In a set for which toed and froed between the eclectic offerings from each of the band's four albums, the band opened with Overdone, before storming through fan favourites Shuffle and Lights Out, Words Gone. Frequent collaborator Liz Lawrence comes in-and-out of the set, who tonally serves to highlight Steadman’s vocal merit, despite his somewhat unassuming style as a frontman. Indeed, amid her delightful melodic synergy with Steadman, his sparkling lyricism becomes evident, none more so than in a particularly haunting rendition of Home By Now.

 

Inevitably, all was upstaged by the appearance of David Gilmore who joined Steadman and co onstage halfway through the set to play steel guitar on Rinse Me Down, before taking to an acoustic for a rendition of Wish You Were Here, much to the adulation of the sell-out crowd.
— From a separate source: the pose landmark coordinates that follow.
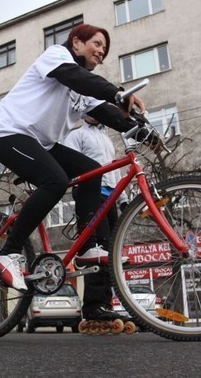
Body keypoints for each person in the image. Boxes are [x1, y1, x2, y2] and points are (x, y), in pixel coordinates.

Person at [0, 23, 146, 322]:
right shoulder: (56, 56)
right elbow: (76, 77)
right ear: (76, 42)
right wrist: (117, 92)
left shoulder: (84, 90)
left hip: (40, 143)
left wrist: (144, 130)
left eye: (105, 49)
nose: (101, 51)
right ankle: (9, 251)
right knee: (55, 181)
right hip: (7, 134)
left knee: (92, 170)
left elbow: (108, 113)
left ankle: (86, 247)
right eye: (97, 43)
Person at [63, 115, 130, 317]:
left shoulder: (106, 138)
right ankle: (93, 306)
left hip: (111, 195)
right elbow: (71, 163)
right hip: (91, 194)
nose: (94, 113)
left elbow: (114, 170)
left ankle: (106, 303)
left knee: (111, 250)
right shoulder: (78, 135)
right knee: (96, 249)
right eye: (90, 110)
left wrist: (123, 198)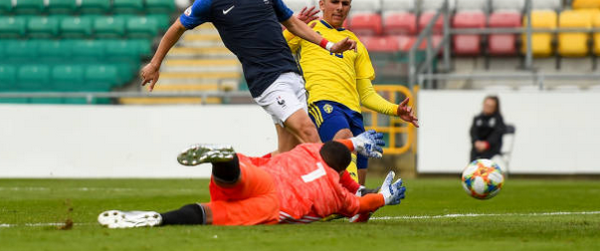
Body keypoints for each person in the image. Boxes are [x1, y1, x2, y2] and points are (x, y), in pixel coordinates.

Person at [140, 0, 357, 155]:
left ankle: (237, 173)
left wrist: (330, 46)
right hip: (267, 81)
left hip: (292, 75)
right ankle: (344, 190)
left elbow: (292, 23)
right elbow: (177, 28)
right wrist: (155, 64)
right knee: (309, 132)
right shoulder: (212, 2)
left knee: (288, 152)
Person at [98, 130, 406, 228]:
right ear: (342, 171)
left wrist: (354, 143)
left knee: (233, 179)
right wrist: (383, 198)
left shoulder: (307, 150)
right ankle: (160, 220)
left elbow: (337, 149)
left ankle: (223, 159)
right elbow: (358, 205)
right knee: (211, 214)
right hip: (275, 205)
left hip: (268, 178)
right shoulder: (336, 195)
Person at [284, 0, 419, 186]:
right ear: (322, 4)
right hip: (323, 104)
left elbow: (366, 94)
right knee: (344, 139)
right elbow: (276, 49)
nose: (340, 7)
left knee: (360, 199)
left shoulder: (357, 45)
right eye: (334, 1)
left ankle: (349, 204)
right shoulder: (307, 30)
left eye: (345, 3)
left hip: (353, 113)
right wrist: (291, 26)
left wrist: (395, 110)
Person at [470, 95, 506, 163]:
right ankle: (473, 171)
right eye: (486, 105)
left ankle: (484, 172)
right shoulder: (478, 118)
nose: (487, 108)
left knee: (484, 158)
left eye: (490, 106)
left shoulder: (498, 119)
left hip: (492, 147)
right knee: (474, 153)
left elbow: (497, 134)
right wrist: (476, 142)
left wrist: (487, 144)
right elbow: (473, 132)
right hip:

The mere appearance of Gilmore - who has himself graced Earls Court on a number of occasions - pays a fitting tribute as to the legitimacy of Bombay Bicycle Club’s transcending into the higher brackets of music’s standings.

 

Perhaps pleasingly for Bombay, songs from their most recent release So Long, See You Tomorrow resonated equally, if not more so, than older favourites such as Evening/Morning. Indeed, despite boasting a PA rival only to that used at the Death Star Christmas party, Earls Court was at times almost totally drowned out by the crowd. This, evident in tracks such as Feel and Luna for which burst with colour and energy, producing hysteria in the carnival-like finale of Earls Court’s last hurrah.

 

With the night coming to a close, the addition of a brass section within Always Like This, raised chaos before guitarist Jamie MacColl called upon the adoring crowd to ‘give… a fitting tribute’ to Earl’s Court in their finisher Carry Me. Heeding to MacColl’s call faithfully, echoes of ‘You Carry! You Carry! You Carry Me!’ bounced off the walls of the London Underground long after the doors of Earls Court had shut for the final time; this, a night that added yet further sparkle to an already faultless 2014 for the Mercury Award nominees.